__Task to complete__. Start at the top line and retype the data exactly through to the end.

◆ ◆ ◆ ◆

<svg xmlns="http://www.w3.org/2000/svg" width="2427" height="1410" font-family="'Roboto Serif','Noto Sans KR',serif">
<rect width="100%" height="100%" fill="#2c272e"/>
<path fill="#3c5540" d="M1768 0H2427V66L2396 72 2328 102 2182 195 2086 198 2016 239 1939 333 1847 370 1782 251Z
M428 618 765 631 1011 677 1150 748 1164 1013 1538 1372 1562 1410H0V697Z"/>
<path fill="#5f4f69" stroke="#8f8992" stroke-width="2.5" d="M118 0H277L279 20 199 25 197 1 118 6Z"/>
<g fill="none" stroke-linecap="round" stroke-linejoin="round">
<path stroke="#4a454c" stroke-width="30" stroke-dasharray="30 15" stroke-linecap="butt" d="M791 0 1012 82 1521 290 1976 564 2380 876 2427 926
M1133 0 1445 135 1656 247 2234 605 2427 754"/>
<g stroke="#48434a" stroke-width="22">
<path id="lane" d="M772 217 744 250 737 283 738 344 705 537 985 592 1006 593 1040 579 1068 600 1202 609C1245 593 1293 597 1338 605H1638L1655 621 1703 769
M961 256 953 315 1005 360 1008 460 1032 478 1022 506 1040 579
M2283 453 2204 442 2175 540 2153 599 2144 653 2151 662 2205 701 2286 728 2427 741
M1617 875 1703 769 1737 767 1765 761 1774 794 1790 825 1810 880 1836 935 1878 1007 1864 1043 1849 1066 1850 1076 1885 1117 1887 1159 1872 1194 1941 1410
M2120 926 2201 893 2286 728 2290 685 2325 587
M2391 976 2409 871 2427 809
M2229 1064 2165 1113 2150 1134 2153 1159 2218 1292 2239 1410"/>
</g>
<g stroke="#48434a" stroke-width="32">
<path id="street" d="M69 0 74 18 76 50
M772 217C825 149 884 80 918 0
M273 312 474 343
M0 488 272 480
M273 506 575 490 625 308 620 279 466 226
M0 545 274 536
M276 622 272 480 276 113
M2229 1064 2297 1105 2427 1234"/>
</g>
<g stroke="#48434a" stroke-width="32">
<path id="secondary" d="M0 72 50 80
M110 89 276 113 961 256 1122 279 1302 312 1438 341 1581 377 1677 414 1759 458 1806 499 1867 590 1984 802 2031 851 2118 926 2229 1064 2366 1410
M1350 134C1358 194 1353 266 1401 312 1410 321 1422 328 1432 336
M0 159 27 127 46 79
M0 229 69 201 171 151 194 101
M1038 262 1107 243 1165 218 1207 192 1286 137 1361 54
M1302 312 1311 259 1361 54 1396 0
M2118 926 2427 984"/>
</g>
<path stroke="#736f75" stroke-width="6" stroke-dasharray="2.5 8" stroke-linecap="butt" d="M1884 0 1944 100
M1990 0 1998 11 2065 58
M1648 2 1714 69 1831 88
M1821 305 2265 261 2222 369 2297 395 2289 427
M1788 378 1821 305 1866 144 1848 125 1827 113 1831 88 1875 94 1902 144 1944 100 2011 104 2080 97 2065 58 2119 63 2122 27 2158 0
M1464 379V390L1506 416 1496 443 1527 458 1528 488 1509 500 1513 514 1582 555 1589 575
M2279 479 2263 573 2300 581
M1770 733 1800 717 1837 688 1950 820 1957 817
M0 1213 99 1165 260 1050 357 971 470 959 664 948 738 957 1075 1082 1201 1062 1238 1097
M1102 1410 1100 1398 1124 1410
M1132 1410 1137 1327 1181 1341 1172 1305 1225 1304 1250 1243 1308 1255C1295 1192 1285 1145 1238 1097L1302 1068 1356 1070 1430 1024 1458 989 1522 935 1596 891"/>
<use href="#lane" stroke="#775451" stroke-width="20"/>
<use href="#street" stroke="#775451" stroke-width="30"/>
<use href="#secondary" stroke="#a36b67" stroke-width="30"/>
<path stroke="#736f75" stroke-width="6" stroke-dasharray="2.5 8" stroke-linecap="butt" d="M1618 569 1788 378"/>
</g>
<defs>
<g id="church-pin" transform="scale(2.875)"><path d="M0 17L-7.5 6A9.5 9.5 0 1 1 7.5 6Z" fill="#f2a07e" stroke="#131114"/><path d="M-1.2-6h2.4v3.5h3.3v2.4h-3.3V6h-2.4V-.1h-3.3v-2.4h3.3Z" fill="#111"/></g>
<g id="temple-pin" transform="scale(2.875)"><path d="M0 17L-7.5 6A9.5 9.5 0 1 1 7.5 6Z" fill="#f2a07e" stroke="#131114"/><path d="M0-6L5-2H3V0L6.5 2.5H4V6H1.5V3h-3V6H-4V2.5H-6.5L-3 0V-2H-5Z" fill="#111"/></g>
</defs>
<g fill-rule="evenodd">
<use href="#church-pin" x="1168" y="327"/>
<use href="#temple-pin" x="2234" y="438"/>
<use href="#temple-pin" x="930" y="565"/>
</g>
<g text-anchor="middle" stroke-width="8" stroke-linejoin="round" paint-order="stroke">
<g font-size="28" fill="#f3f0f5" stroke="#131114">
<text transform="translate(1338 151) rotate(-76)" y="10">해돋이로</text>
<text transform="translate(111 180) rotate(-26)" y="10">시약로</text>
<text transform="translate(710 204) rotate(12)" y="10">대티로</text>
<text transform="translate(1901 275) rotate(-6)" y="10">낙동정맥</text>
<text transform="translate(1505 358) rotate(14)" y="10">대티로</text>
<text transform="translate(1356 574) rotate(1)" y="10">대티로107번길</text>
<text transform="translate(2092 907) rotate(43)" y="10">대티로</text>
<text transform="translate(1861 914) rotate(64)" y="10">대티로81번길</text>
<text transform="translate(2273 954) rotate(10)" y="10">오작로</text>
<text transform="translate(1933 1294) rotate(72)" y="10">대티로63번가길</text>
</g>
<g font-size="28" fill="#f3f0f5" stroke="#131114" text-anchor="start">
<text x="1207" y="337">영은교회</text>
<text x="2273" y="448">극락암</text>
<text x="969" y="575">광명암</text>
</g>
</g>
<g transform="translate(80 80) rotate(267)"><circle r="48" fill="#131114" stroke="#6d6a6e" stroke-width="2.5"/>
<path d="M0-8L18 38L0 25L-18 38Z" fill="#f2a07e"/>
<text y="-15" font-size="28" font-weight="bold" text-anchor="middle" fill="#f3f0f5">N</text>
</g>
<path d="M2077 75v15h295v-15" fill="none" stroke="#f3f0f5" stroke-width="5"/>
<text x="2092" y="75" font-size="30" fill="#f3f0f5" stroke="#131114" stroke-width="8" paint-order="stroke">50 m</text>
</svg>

◆ ◆ ◆ ◆

__Your solution__.
<svg xmlns="http://www.w3.org/2000/svg" width="2427" height="1410" font-family="'Roboto Serif','Noto Sans KR',serif">
<rect width="100%" height="100%" fill="#2c272e"/>
<path fill="#3c5540" d="M1768 0H2427V66L2396 72 2328 102 2182 195 2086 198 2016 239 1939 333 1847 370 1782 251Z
M428 618 765 631 1011 677 1150 748 1164 1013 1538 1372 1562 1410H0V697Z"/>
<path fill="#5f4f69" stroke="#8f8992" stroke-width="2.5" d="M118 0H277L279 20 199 25 197 1 118 6Z"/>
<g fill="none" stroke-linecap="round" stroke-linejoin="round">
<path stroke="#4a454c" stroke-width="30" stroke-dasharray="30 15" stroke-linecap="butt" d="M791 0 1012 82 1521 290 1976 564 2380 876 2427 926
M1133 0 1445 135 1656 247 2234 605 2427 754"/>
<g stroke="#48434a" stroke-width="22">
<path id="lane" d="M772 217 744 250 737 283 738 344 705 537 985 592 1006 593 1040 579 1068 600 1202 609C1245 593 1293 597 1338 605H1638L1655 621 1703 769
M961 256 953 315 1005 360 1008 460 1032 478 1022 506 1040 579
M2283 453 2204 442 2175 540 2153 599 2144 653 2151 662 2205 701 2286 728 2427 741
M1617 875 1703 769 1737 767 1765 761 1774 794 1790 825 1810 880 1836 935 1878 1007 1864 1043 1849 1066 1850 1076 1885 1117 1887 1159 1872 1194 1941 1410
M2120 926 2201 893 2286 728 2290 685 2325 587
M2391 976 2409 871 2427 809
M2229 1064 2165 1113 2150 1134 2153 1159 2218 1292 2239 1410"/>
</g>
<g stroke="#48434a" stroke-width="32">
<path id="street" d="M69 0 74 18 76 50
M772 217C825 149 884 80 918 0
M273 312 474 343
M0 488 272 480
M273 506 575 490 625 308 620 279 466 226
M0 545 274 536
M276 622 272 480 276 113
M2229 1064 2297 1105 2427 1234"/>
</g>
<g stroke="#48434a" stroke-width="32">
<path id="secondary" d="M0 72 50 80
M110 89 276 113 961 256 1122 279 1302 312 1438 341 1581 377 1677 414 1759 458 1806 499 1867 590 1984 802 2031 851 2118 926 2229 1064 2366 1410
M1350 134C1358 194 1353 266 1401 312 1410 321 1422 328 1432 336
M0 159 27 127 46 79
M0 229 69 201 171 151 194 101
M1038 262 1107 243 1165 218 1207 192 1286 137 1361 54
M1302 312 1311 259 1361 54 1396 0
M2118 926 2427 984"/>
</g>
<path stroke="#736f75" stroke-width="6" stroke-dasharray="2.5 8" stroke-linecap="butt" d="M1884 0 1944 100
M1990 0 1998 11 2065 58
M1648 2 1714 69 1831 88
M1821 305 2265 261 2222 369 2297 395 2289 427
M1788 378 1821 305 1866 144 1848 125 1827 113 1831 88 1875 94 1902 144 1944 100 2011 104 2080 97 2065 58 2119 63 2122 27 2158 0
M1464 379V390L1506 416 1496 443 1527 458 1528 488 1509 500 1513 514 1582 555 1589 575
M2279 479 2263 573 2300 581
M1770 733 1800 717 1837 688 1950 820 1957 817
M0 1213 99 1165 260 1050 357 971 470 959 664 948 738 957 1075 1082 1201 1062 1238 1097
M1102 1410 1100 1398 1124 1410
M1132 1410 1137 1327 1181 1341 1172 1305 1225 1304 1250 1243 1308 1255C1295 1192 1285 1145 1238 1097L1302 1068 1356 1070 1430 1024 1458 989 1522 935 1596 891"/>
<use href="#lane" stroke="#775451" stroke-width="20"/>
<use href="#street" stroke="#775451" stroke-width="30"/>
<use href="#secondary" stroke="#a36b67" stroke-width="30"/>
<path stroke="#736f75" stroke-width="6" stroke-dasharray="2.5 8" stroke-linecap="butt" d="M1618 569 1788 378"/>
</g>
<defs>
<g id="church-pin" transform="scale(2.875)"><path d="M0 17L-7.5 6A9.5 9.5 0 1 1 7.5 6Z" fill="#f2a07e" stroke="#131114"/><path d="M-1.2-6h2.4v3.5h3.3v2.4h-3.3V6h-2.4V-.1h-3.3v-2.4h3.3Z" fill="#111"/></g>
<g id="temple-pin" transform="scale(2.875)"><path d="M0 17L-7.5 6A9.5 9.5 0 1 1 7.5 6Z" fill="#f2a07e" stroke="#131114"/><path d="M0-6L5-2H3V0L6.5 2.5H4V6H1.5V3h-3V6H-4V2.5H-6.5L-3 0V-2H-5Z" fill="#111"/></g>
</defs>
<g fill-rule="evenodd">
<use href="#church-pin" x="1168" y="327"/>
<use href="#temple-pin" x="2234" y="438"/>
<use href="#temple-pin" x="930" y="565"/>
</g>
<g text-anchor="middle" stroke-width="8" stroke-linejoin="round" paint-order="stroke">
<g font-size="28" fill="#f3f0f5" stroke="#131114">
<text transform="translate(1338 151) rotate(-76)" y="10">해돋이로</text>
<text transform="translate(111 180) rotate(-26)" y="10">시약로</text>
<text transform="translate(710 204) rotate(12)" y="10">대티로</text>
<text transform="translate(1901 275) rotate(-6)" y="10">낙동정맥</text>
<text transform="translate(1505 358) rotate(14)" y="10">대티로</text>
<text transform="translate(1356 574) rotate(1)" y="10">대티로107번길</text>
<text transform="translate(2092 907) rotate(43)" y="10">대티로</text>
<text transform="translate(1861 914) rotate(64)" y="10">대티로81번길</text>
<text transform="translate(2273 954) rotate(10)" y="10">오작로</text>
<text transform="translate(1933 1294) rotate(72)" y="10">대티로63번가길</text>
</g>
<g font-size="28" fill="#f3f0f5" stroke="#131114" text-anchor="start">
<text x="1207" y="337">영은교회</text>
<text x="2273" y="448">극락암</text>
<text x="969" y="575">광명암</text>
</g>
</g>
<g transform="translate(80 80) rotate(267)"><circle r="48" fill="#131114" stroke="#6d6a6e" stroke-width="2.5"/>
<path d="M0-8L18 38L0 25L-18 38Z" fill="#f2a07e"/>
<text y="-15" font-size="28" font-weight="bold" text-anchor="middle" fill="#f3f0f5">N</text>
</g>
<path d="M2077 75v15h295v-15" fill="none" stroke="#f3f0f5" stroke-width="5"/>
<text x="2092" y="75" font-size="30" fill="#f3f0f5" stroke="#131114" stroke-width="8" paint-order="stroke">50 m</text>
</svg>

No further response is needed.